James also posits a way to reform prisons, which he dubs “violentocracies.” His proposal: smaller facilities that house no more than 24 inmates and are part of a larger, incentives-based system. At a Level 1 prison, for example, you get a lawyer, a Bible, and around-the-clock supervision; at Level 5, a cat and a coffee machine. At Level 10, you can earn a living and come and go with relative ease. The idea, James says, is not only to reduce the paranoia-fueled violence in large prisons but to encourage prisoners to work their way up the ladder.

The core of the article is more like this:

In reading so many crime stories over the years, James was surprised that so many weak descriptions are taken seriously, while so many good ones go unheeded. In his system, police would rank eyewitness accounts, from a few basic details about the suspect’s height or race (Level 1) to IDing your neighbor as he moves a body out of the garage freezer in broad daylight (Level 6).

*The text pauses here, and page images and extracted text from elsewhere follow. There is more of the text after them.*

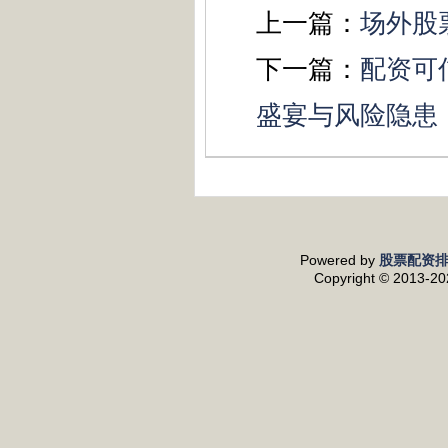
上一篇：
场外股
下一篇：
配资可
盛宴与风险隐患
Powered by
股票配资
Copyright
© 2013-2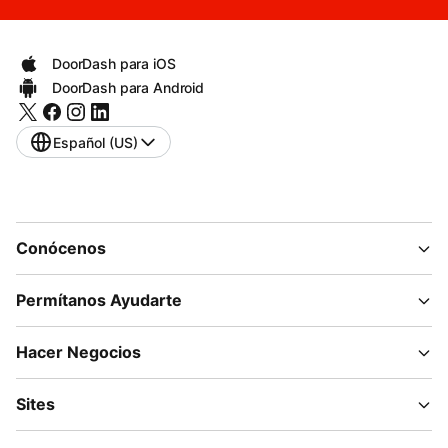
DoorDash para iOS
DoorDash para Android
Español (US)
Conócenos
Permítanos Ayudarte
Hacer Negocios
Sites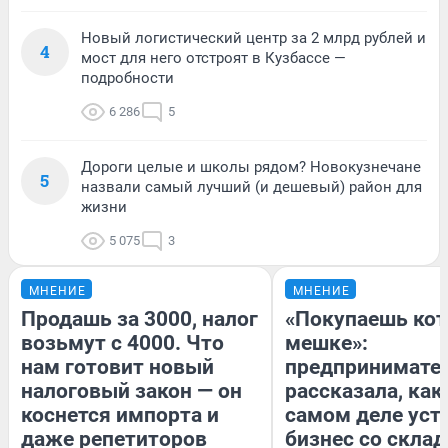
Новый логистический центр за 2 млрд рублей и
4
мост для него отстроят в Кузбассе —
подробности
6 286
5
Дороги целые и школы рядом? Новокузнечане
5
назвали самый лучший (и дешевый) район для
жизни
5 075
3
МНЕНИЕ
МНЕНИЕ
Продашь за 3000, налог
«Покупаешь кот
возьмут с 4000. Что
мешке»:
нам готовит новый
предпринимате
налоговый закон — он
рассказала, как
коснется импорта и
самом деле уст
даже репетиторов
бизнес со скла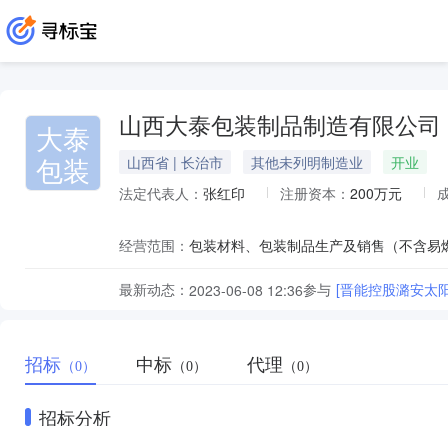
山西大泰包装制品制造有限公司
大泰
包装
山西省 | 长治市
其他未列明制造业
开业
法定代表人：
张红印
注册资本：
200万元
经营范围：
最新动态：
参与
[晋能控股潞安太阳
2023-06-08 12:36
招标
中标
代理
（0）
（0）
（0）
招标分析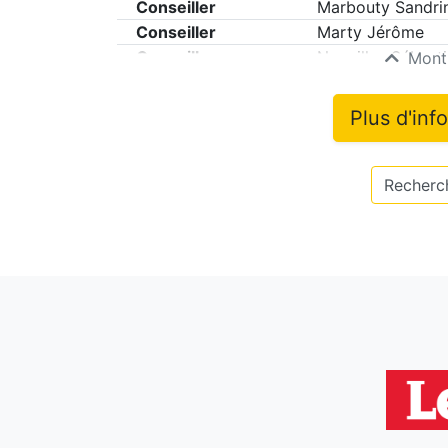
Conseiller
Marbouty Sandri
Conseiller
Marty Jérôme
Conseiller
Nouailles Sébast
Montr
Plus d'inf
Recherch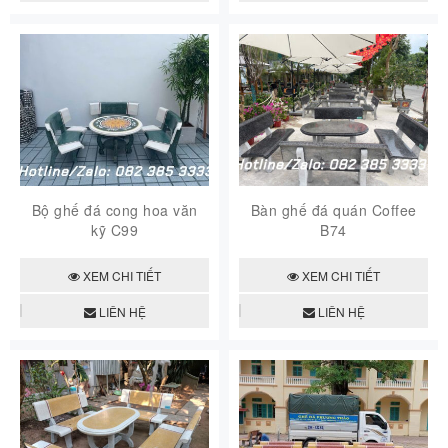
Bộ ghế đá cong hoa văn
Bàn ghế đá quán Coffee
kỹ C99
B74
XEM CHI TIẾT
XEM CHI TIẾT
LIÊN HỆ
LIÊN HỆ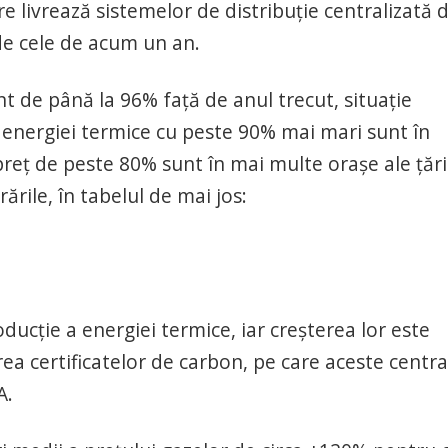
e livrează sistemelor de distribuție centralizată 
de cele de acum un an.
nt de până la 96% față de anul trecut, situație
 a energiei termice cu peste 90% mai mari sunt în
preț de peste 80% sunt în mai multe orașe ale țări
rările, în tabelul de mai jos:
ducție a energiei termice, iar creșterea lor este
rea certificatelor de carbon, pe care aceste centra
A.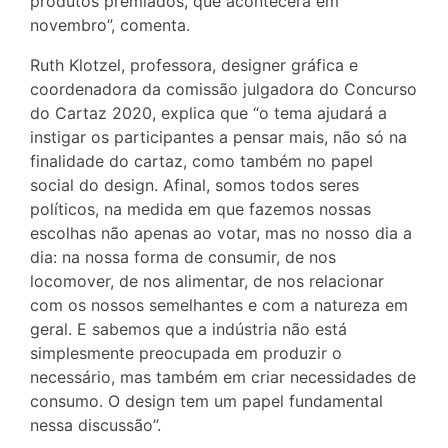
produtos premiados, que acontecerá em
novembro”, comenta.
Ruth Klotzel, professora, designer gráfica e
coordenadora da comissão julgadora do Concurso
do Cartaz 2020, explica que “o tema ajudará a
instigar os participantes a pensar mais, não só na
finalidade do cartaz, como também no papel
social do design. Afinal, somos todos seres
políticos, na medida em que fazemos nossas
escolhas não apenas ao votar, mas no nosso dia a
dia: na nossa forma de consumir, de nos
locomover, de nos alimentar, de nos relacionar
com os nossos semelhantes e com a natureza em
geral. E sabemos que a indústria não está
simplesmente preocupada em produzir o
necessário, mas também em criar necessidades de
consumo. O design tem um papel fundamental
nessa discussão”.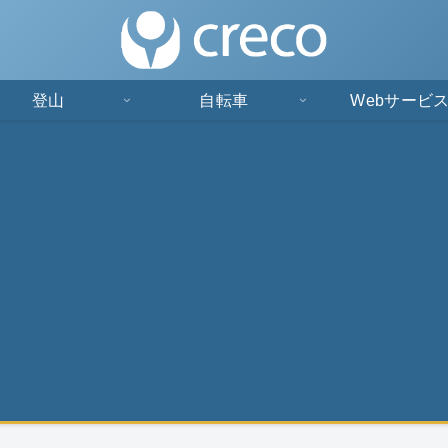
登山
自転車
Webサービ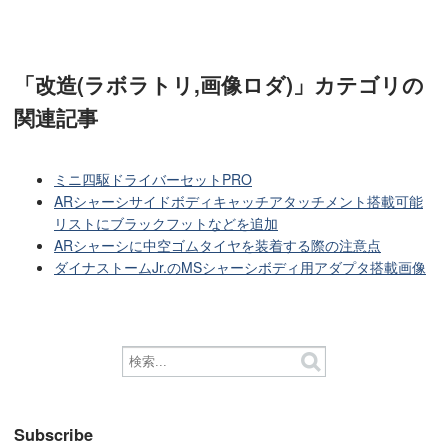
「改造(ラボラトリ,画像ロダ)」カテゴリ
の
関連記事
ミニ四駆ドライバーセットPRO
ARシャーシサイドボディキャッチアタッチメント搭載可能
リストにブラックフットなどを追加
ARシャーシに中空ゴムタイヤを装着する際の注意点
ダイナストームJr.のMSシャーシボディ用アダプタ搭載画像
Subscribe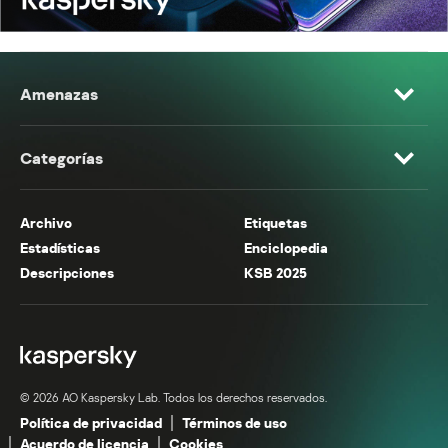
Amenazas
Categorías
Archivo
Etiquetas
Estadísticas
Enciclopedia
Descripciones
KSB 2025
© 2026 AO Kaspersky Lab. Todos los derechos reservados.
Política de privacidad
Términos de uso
Acuerdo de licencia
Cookies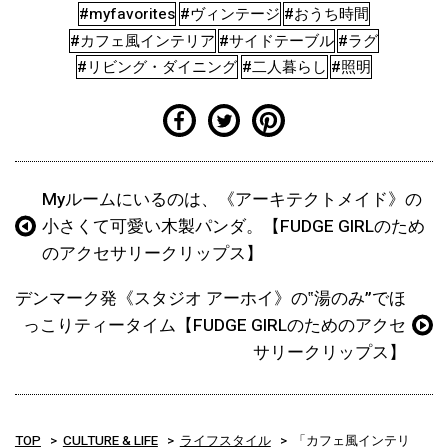
#myfavorites
#ヴィンテージ
#おうち時間
#カフェ風インテリア
#サイドテーブル
#ラグ
#リビング・ダイニング
#二人暮らし
#照明
Myルームにいるのは、《アーキテクトメイド》の
小さくて可愛い木製パンダ。【FUDGE GIRLのため
のアクセサリークリップス】
デンマーク発《スタジオ アーホイ》の‟湯のみ”でほ
っこりティータイム【FUDGE GIRLのためのアクセ
サリークリップス】
TOP
CULTURE & LIFE
ライフスタイル
「カフェ風インテリ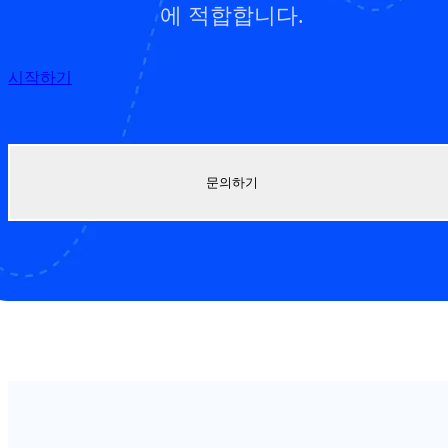
에 적합합니다.
시작하기
문의하기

These scales could later be applied to James’ 100-point conviction system.

For the pointer I thank Brent Depperschmidt.

Should NFL players become like economics professors?

With the lockout ending today, free agency would seem to be in place:

In the union lawyers’ world, every player would enter the league as an unrestricted free agent, an independent contractor free to sell his services to any team. Every player would again become an unrestricted free agent each time his contract expired. And each team would be free to spend as much or as little as it wanted on player payroll or on an individual player’s compensation.

The NFL Commissioner presents multiple reasons why this is a bad idea, most of which are obviously hypocritical (some players might get paid less!, and yet the players mostly favor the new system).  The serious argument I can see is that of competitive balance, but a) do fans really enjoy competitive balance or do they prefer national stage mega-rivalries of titans?, and b) there are ways to restore competitive balance other than using monopsonistic collusion in the labor market.  Here is a serious economic analysis by John Vrooman (pdf), and it suggests persuasively that sharing venue revenue can remedy the revenue imbalance problem and restore balance to the extent that is required.

Here is James Surowiecki on this topic, he is not pro-owner.  I’ve yet to see any good reason to object to the new status quo, namely universal free agency in the NFL.

I have not, however, followed this issue closely.  Working on the Modern Principles text with Alex has, among other things, taken away from my consumption of sports.